Un nouveau médicament contre la dépression bientôt disponible
Après plusieurs décennies sans innovation, Janssen va mettre sur le marché Spravato, un médicament contre les formes résistantes de cette maladie.
Pharmacie - Santé Publié le 3 févr. 2020 https://www.lesechos.fr/*
En France, quelque 150.000 des 2,9 millions de personnes souffrant de dépression ne peuvent être soulagées par l'utilisation des antidépresseurs existants. (Getty Images/iStockphoto)
Par Catherine Ducruet
C'est du jamais vu depuis trente ans… une nouvelle famille d'antidépresseurs va être lancée. Spravato de Janssen a en effet obtenu fin 2019, le feu vert des autorités de santé européennes, après celle des autorités américaines. « Ce médicament repose en effet sur un mécanisme d'action complètement nouveau », explique la directrice médicale Neurosciences de Janssen en France, Sophie Bouju.

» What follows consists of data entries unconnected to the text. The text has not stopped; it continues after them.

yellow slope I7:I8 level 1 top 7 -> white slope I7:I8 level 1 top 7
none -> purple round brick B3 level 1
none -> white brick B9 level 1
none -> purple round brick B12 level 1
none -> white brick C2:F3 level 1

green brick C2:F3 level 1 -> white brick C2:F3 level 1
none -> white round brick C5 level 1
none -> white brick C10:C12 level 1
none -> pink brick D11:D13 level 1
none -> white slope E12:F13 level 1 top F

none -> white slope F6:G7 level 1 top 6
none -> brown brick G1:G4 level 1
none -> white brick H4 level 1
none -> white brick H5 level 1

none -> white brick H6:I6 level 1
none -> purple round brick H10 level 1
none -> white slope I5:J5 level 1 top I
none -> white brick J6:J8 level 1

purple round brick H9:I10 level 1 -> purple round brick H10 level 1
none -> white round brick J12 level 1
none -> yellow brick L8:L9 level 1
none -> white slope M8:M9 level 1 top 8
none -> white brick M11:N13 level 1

Son principe actif, l'eskétamine, est une variante de la kétamine, molécule utilisée habituellement en anesthésie, afin de soulager les douleurs chroniques, ou en soins intensifs. Sur la base de cinq études cliniques de Phase III, ce type de kétamine a donc fait son entrée dans le domaine de la dépression.
Dépressions résistantes
Sans doute Spravato est-il réservé seulement aux dépressions résistantes, c'est-à-dire qui ne sont pas sous contrôle, en dépit de tentatives de traitement avec au moins deux médicaments. Mais cela représente malgré tout 15 à 30 % des 300 millions de malades dans le monde, soit quelque 150.000 des 2,9 millions de dépressifs en France. Et devraient venir bientôt s'ajouter à cette population, les patients « dépressifs avec idées suicidaires et intention de passer à l'acte », nouvelle catégorie de patients plus difficile à cerner, pour lesquels Janssen a déposé, il y a quelques jours, une demande d'autorisation européenne.

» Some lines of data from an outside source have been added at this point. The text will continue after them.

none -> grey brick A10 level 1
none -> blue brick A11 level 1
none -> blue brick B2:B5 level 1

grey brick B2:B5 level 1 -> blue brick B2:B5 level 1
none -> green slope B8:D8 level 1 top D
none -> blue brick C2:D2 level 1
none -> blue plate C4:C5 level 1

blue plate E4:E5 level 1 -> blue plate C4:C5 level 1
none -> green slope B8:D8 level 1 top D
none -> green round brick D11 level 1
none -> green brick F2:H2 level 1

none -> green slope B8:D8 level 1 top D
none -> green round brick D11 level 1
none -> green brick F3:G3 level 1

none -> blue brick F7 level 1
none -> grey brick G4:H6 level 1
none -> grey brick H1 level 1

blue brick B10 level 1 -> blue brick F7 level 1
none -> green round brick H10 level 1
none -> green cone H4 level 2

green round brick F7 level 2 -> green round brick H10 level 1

« Alors que le poids de la dépression s'accroît - elle devrait être la première cause d'invalidité en 2030 - les familles actuelles d'antidépresseurs ne permettent pas de traiter correctement tous les patients », observe Sophie Bouju. Le recours possible à une nouvelle classe élargit donc l'éventail thérapeutique des psychiatres. Elle leur fournit en particulier un produit dont les effets bénéfiques sont sensibles au bout d'une semaine (contre trois à quatre pour les antidépresseurs oraux), et qui diminue de 50 % le risque de rechute.
Spray nasal
Ce nouveau produit a déjà pu bénéficier à certains patients français avant même son autorisation officielle, grâce au mécanisme dérogatoire dit d'« Autorisation temporaire d'utilisation de cohorte », « la première jamais accordée en psychiatrie » souligne-t-on chez Janssen. Mais il doit être utilisé avec précaution.

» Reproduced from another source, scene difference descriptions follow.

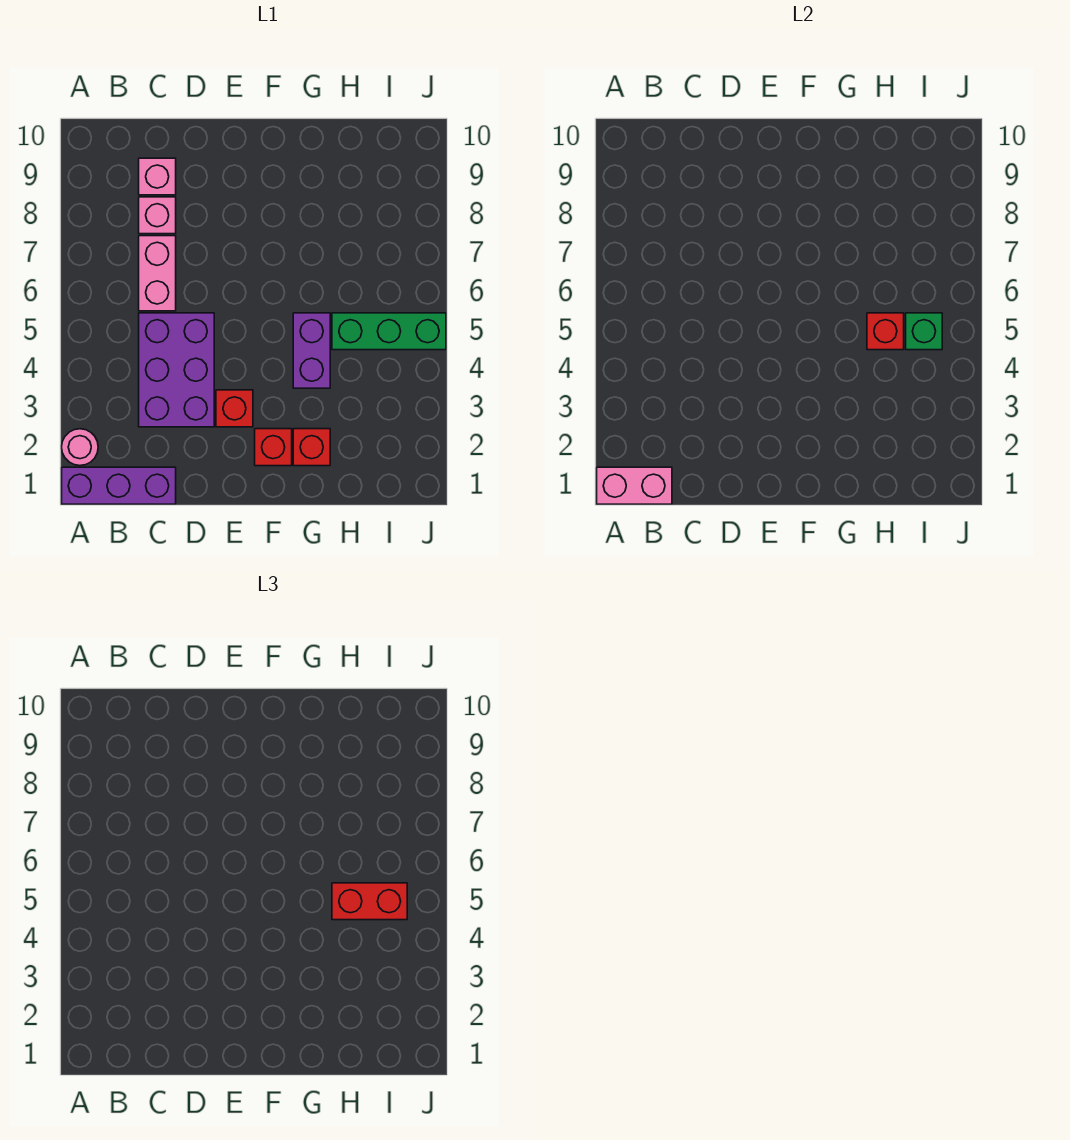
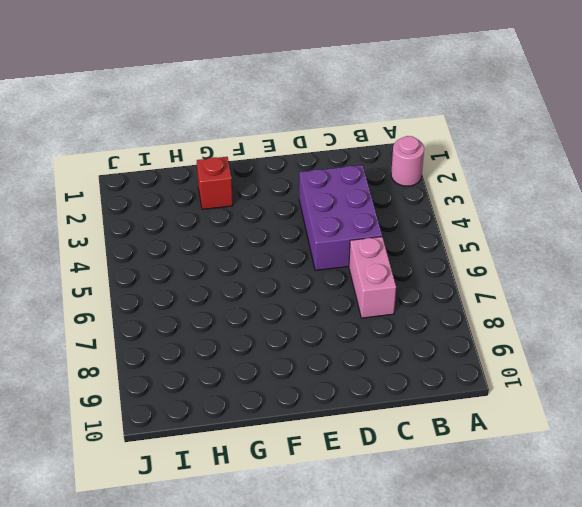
none -> purple brick A1:C1 level 1
none -> pink brick C8 level 1
none -> pink brick C9 level 1

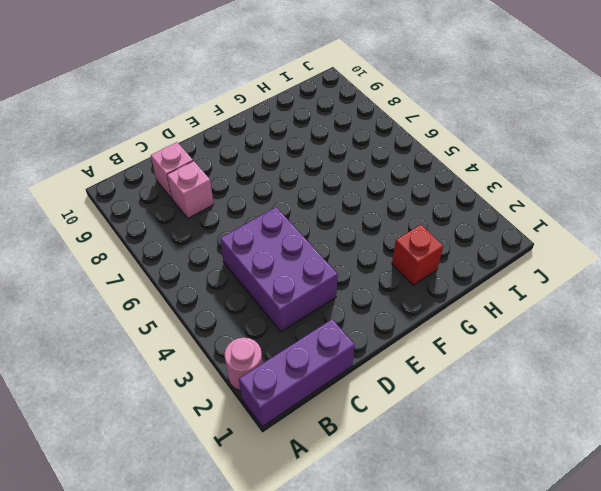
none -> pink brick C6:C7 level 1
none -> red brick E3 level 1
none -> red brick F2 level 1

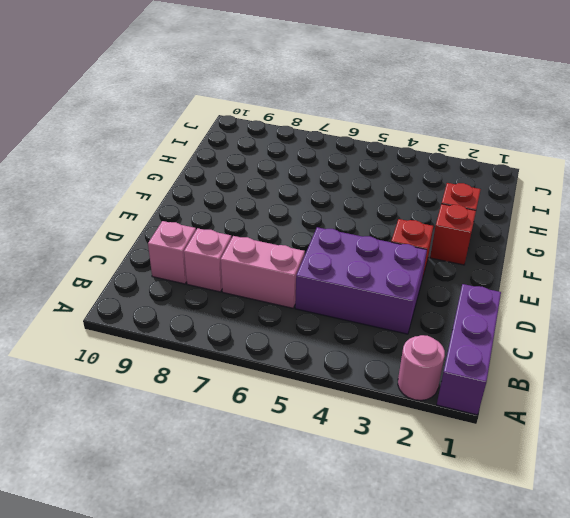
none -> purple brick G4:G5 level 1
none -> green brick H5:J5 level 1
none -> pink brick A1:B1 level 2

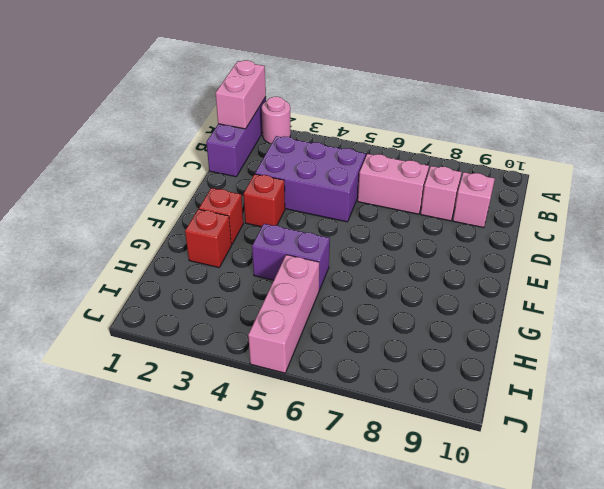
pink brick H5:J5 level 1 -> green brick H5:J5 level 1
none -> red brick H5 level 2
none -> green brick I5 level 2
none -> red brick H5:I5 level 3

Sa prescription peut en effet entraîner des effets secondaires qui nécessitent une surveillance (dissociation, vertiges, sédation…), ou un risque d'addiction en cas d'abus. Il sera donc uniquement à usage hospitalier, et sous une forme originale, celle d'un spray nasal (pour un effet rapide) et à usage unique (afin d'éviter les détournements), en complément d'un antidépresseur oral.
Lancement fin 2020
Janssen, qui a lancé son produit aux Etats-Unis au prix de 32.400 dollars par an, devra certainement en rabattre en Europe. En France, son dossier vient d'être soumis à la Haute autorité de santé pour évaluation médicale, étape préalable à la négociation du prix, avec un lancement commercial espéré fin 2020.
Les analystes américains créditent, en tout cas, un bel avenir au Spravato avec 3 milliards de dollars de ventes à son apogée. Une promesse de succès dans un domaine, les neurosciences, que les laboratoires ont tendance à déserter, en dépit d'importants besoins non satisfaits, du fait d'un taux d'échec très élevé. Janssen est un des rares à persister dans ce domaine. Il dispose actuellement de sept molécules en développement clinique. La plus avancée, le Seltorexant, en Phase III, cible la dépression avec troubles du sommeil.